Task description
Reproduce, from the lines below, exactly the stretch that begins at the line containing "informatie die u" and ends at the line containing "pelo telefone 135.", both included.

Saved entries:
• • •

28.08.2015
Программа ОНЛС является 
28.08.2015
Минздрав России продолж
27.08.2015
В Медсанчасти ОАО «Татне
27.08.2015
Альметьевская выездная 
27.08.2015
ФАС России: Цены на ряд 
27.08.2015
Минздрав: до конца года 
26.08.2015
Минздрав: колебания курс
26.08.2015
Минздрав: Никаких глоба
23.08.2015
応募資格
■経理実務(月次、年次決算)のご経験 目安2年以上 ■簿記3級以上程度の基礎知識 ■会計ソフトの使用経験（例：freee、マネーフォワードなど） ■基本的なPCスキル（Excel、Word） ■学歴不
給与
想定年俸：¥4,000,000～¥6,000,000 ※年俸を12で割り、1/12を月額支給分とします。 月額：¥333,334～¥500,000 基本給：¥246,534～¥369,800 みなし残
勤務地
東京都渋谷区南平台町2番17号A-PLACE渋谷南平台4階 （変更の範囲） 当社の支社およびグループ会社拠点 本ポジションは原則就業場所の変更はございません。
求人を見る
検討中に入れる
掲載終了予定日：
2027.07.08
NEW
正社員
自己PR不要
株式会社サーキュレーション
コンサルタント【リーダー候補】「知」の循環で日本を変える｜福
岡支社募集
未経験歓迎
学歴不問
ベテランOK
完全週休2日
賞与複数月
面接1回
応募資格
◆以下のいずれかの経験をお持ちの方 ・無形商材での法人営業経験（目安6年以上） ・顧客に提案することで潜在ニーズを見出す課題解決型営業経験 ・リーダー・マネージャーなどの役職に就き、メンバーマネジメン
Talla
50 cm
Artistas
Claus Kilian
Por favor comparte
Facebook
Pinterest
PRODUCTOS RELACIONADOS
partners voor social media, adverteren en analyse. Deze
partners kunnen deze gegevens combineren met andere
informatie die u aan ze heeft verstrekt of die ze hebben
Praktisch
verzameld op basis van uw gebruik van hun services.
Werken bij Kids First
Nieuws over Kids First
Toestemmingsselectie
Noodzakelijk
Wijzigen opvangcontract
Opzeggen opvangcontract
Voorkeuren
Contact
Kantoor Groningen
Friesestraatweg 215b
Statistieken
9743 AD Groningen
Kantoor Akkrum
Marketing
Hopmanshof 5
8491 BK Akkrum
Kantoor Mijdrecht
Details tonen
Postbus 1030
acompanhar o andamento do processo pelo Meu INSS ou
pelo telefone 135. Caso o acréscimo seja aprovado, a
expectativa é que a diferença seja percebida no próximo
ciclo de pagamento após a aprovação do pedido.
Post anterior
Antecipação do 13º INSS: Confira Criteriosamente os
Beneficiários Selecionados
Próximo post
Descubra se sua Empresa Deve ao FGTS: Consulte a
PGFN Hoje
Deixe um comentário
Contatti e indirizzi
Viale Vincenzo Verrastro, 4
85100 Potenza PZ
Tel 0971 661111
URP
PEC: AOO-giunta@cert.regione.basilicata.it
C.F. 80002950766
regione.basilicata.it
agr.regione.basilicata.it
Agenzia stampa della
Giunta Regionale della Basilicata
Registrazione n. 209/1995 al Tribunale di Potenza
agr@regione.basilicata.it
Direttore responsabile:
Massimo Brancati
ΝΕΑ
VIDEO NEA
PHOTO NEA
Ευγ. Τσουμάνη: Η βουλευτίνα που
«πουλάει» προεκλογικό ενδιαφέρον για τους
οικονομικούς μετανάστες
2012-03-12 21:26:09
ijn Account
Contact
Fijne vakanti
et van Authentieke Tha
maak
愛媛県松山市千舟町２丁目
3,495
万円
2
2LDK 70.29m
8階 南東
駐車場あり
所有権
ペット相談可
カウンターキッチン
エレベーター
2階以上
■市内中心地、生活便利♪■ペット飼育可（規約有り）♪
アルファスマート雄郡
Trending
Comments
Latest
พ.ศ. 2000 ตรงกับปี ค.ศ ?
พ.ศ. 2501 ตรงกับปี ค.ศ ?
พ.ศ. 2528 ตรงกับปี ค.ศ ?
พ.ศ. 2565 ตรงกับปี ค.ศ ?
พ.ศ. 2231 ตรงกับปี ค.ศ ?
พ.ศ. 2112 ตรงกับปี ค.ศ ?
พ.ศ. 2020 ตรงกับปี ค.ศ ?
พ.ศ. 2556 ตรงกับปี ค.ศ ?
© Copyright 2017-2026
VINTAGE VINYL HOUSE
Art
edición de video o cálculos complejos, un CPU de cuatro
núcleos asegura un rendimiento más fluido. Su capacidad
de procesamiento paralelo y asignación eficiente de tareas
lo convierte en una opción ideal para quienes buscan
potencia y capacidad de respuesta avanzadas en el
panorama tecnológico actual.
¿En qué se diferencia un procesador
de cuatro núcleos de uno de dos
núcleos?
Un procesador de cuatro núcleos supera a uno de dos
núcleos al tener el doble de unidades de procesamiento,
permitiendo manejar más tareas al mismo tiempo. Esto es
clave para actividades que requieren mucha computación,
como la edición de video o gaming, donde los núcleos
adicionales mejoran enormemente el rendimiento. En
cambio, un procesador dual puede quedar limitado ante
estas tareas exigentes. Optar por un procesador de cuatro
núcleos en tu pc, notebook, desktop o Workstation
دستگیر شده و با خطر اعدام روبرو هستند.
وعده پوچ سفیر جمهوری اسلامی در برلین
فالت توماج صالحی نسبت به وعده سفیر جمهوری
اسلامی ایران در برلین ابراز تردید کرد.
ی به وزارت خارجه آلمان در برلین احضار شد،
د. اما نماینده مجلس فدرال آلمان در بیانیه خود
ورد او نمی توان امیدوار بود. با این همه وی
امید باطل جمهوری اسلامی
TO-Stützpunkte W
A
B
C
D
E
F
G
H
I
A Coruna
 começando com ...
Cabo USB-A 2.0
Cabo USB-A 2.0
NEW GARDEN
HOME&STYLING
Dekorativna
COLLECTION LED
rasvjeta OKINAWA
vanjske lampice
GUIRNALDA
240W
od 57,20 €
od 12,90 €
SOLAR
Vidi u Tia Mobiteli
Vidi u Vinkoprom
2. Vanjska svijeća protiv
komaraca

• • •

Response for this exercise
informatie die u aan ze heeft verstrekt of die ze hebben
Praktisch
verzameld op basis van uw gebruik van hun services.
Werken bij Kids First
Nieuws over Kids First
Toestemmingsselectie
Noodzakelijk
Wijzigen opvangcontract
Opzeggen opvangcontract
Voorkeuren
Contact
Kantoor Groningen
Friesestraatweg 215b
Statistieken
9743 AD Groningen
Kantoor Akkrum
Marketing
Hopmanshof 5
8491 BK Akkrum
Kantoor Mijdrecht
Details tonen
Postbus 1030
acompanhar o andamento do processo pelo Meu INSS ou
pelo telefone 135. Caso o acréscimo seja aprovado, a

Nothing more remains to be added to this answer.